Less common but far worse injuries include those to the head and elbows, Fisher said.
“If your feet shoot forward, your head could snap back,” he said. “Also when you fall that way, your elbows tend to absorb an awful lot of momentum.
“Based on my experience, most of the serious injuries are in the elbow. People don’t like wearing elbow pads but I think it’s more important.”
Padding helps but education is key, said Toronto public health nurse Rebecca Lewis.
Her organization is promoting four steps parents can follow: learning how injuries occur, making environments safe, supervising kids’ activity and creating family safety rules.
“(The steps) are for parents to know the age and state of their child, of what their kid can do and to anticipate injuries,” she said. “You could go skating with your kid and use that as quality time as well.”
Parents also need to avoid a laissez-faire attitude when it comes to safety, Lewis added.
“Depending where the parents are at as far as attitudes will count in a way on injuries,” she said.
Lessons go a long way, too.
Fisher has kids and parents sit in a circle and compare blading with ice-skating in his beginner courses.
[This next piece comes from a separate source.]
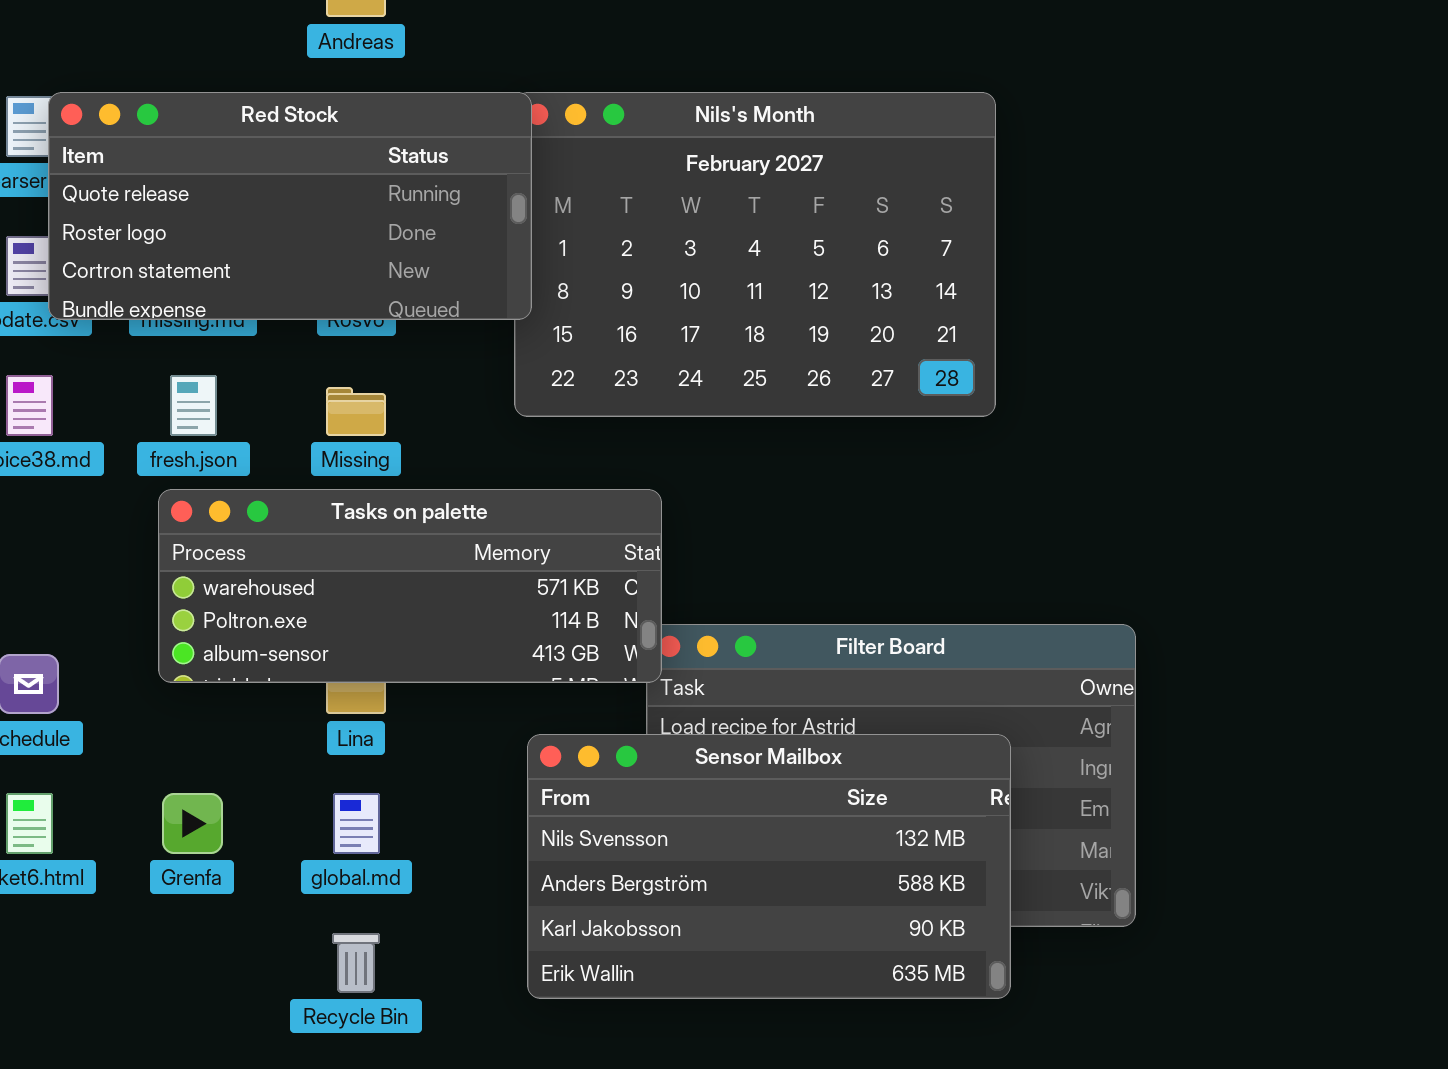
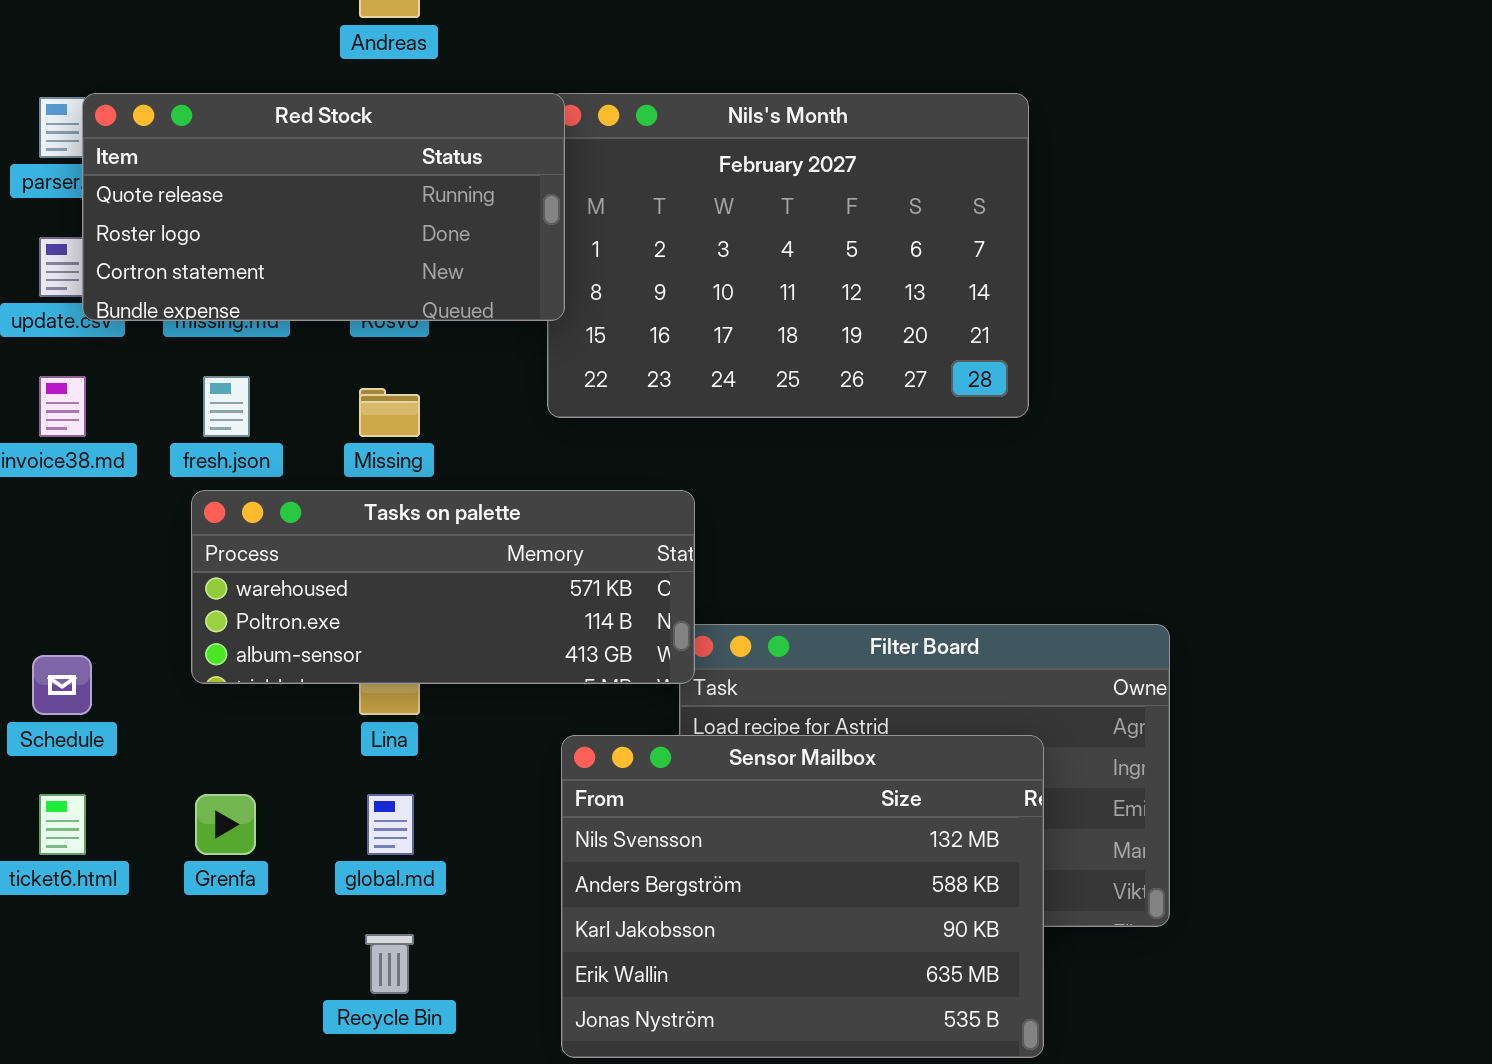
Sensor Mailbox: [527,734,1011,999] -> [561,735,1044,1058], resized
“There’s wind, stone, hills, and they start to discover it’s not exactly the same,” he said. “There are all these things that aren’t in a hockey rink.”
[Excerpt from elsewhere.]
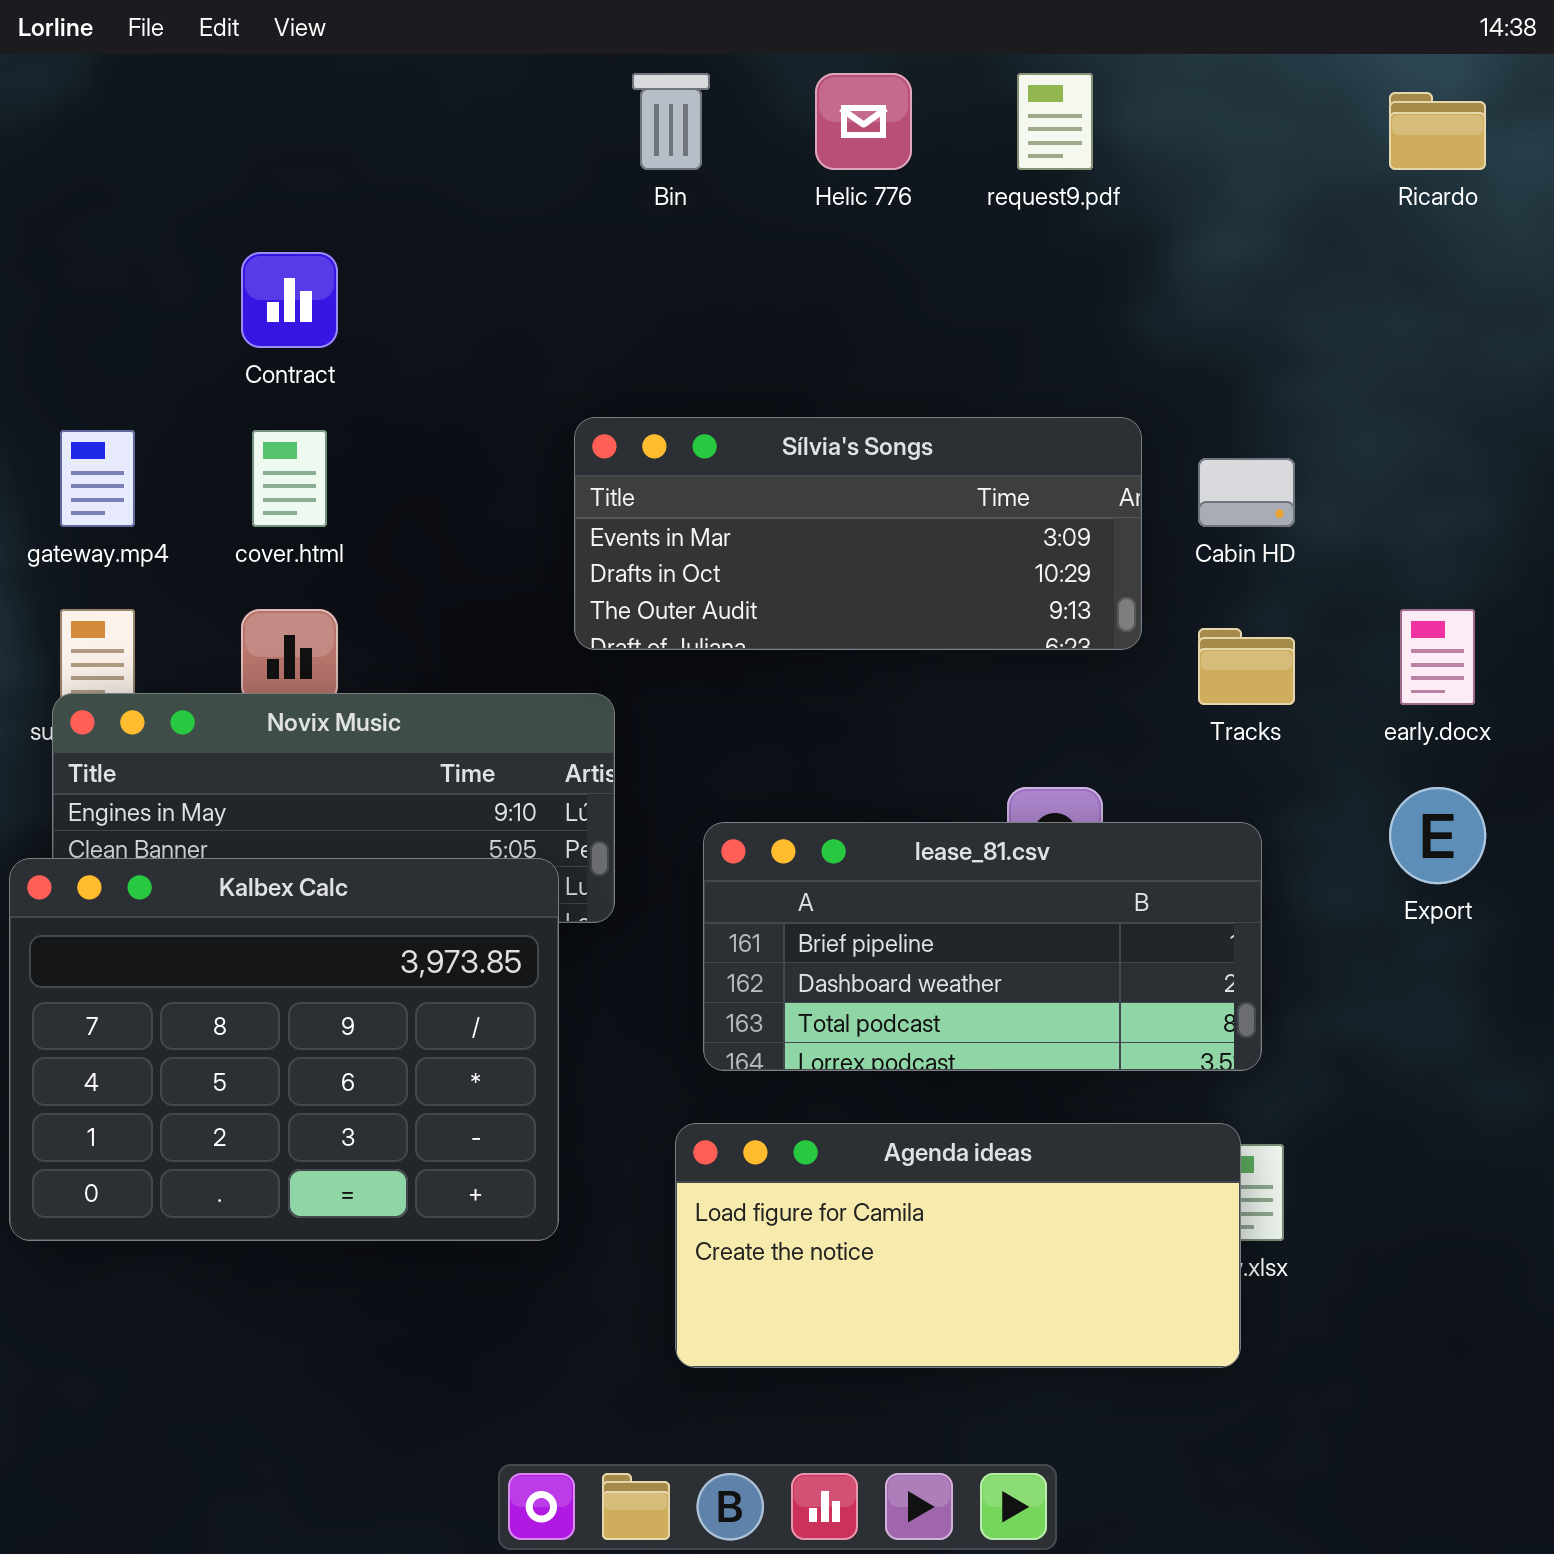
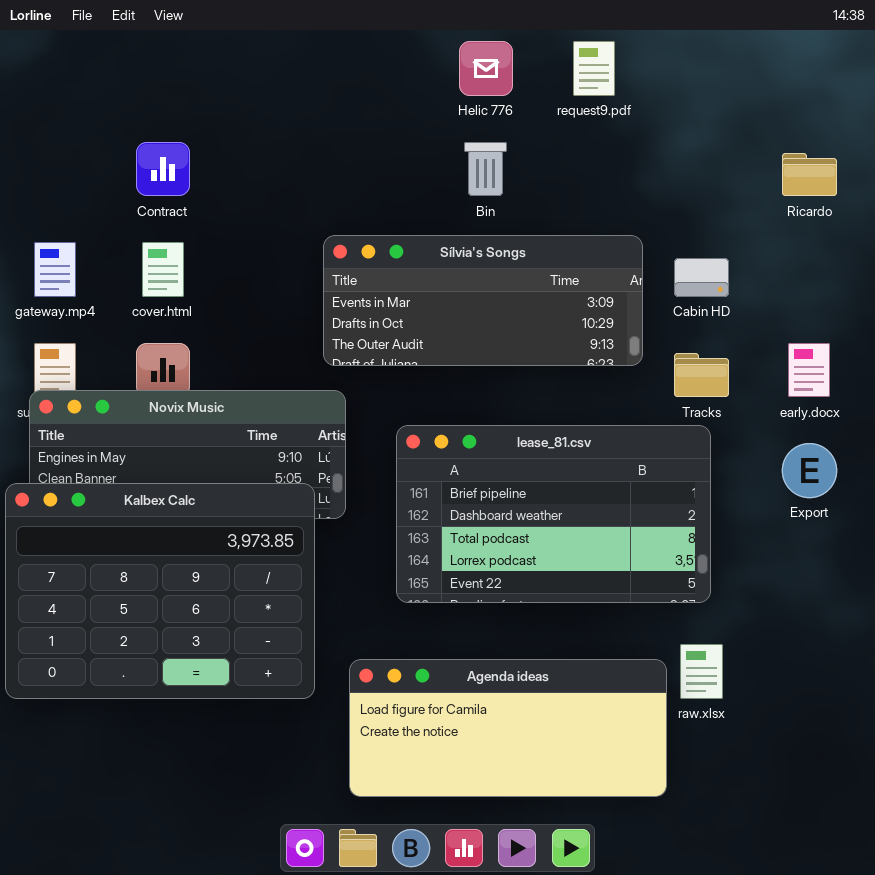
Bin: [632,73,710,170] -> [464,142,507,196], moved
Ricardo: [1389,92,1486,170] -> [782,153,837,196], moved
lease_81.csv: [703,822,1262,1071] -> [396,425,711,603], resized
Agenda ideas: [675,1123,1241,1368] -> [349,659,667,797], moved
With an emphasis on safety, having fun can often be forgotten.
“Kids are amazingly resilient,” Fisher said. They can be just horrible the first day, they can just be spaghetti, they can’t stand up at all.
“And then within a week or two they are just flying along.”
With safety taken care of, Fisher said there’s one last item parents need to be aware of right from the onset: buying quality in-line skates.
He admitted parents have issues with dropping $100 or more for blades, but in the long run, if they go to a sports store over a department store, quality will be evident.
“They can buy (kids’ skates) so they’re extendable, so even if they’re going to spend $130 or whatever, it might last for a couple of seasons,” Fisher said. “But if they get a $39 pair at Canadian Tire, they won’t work at all, they don’t roll.
“The kid will develop terrible habits.”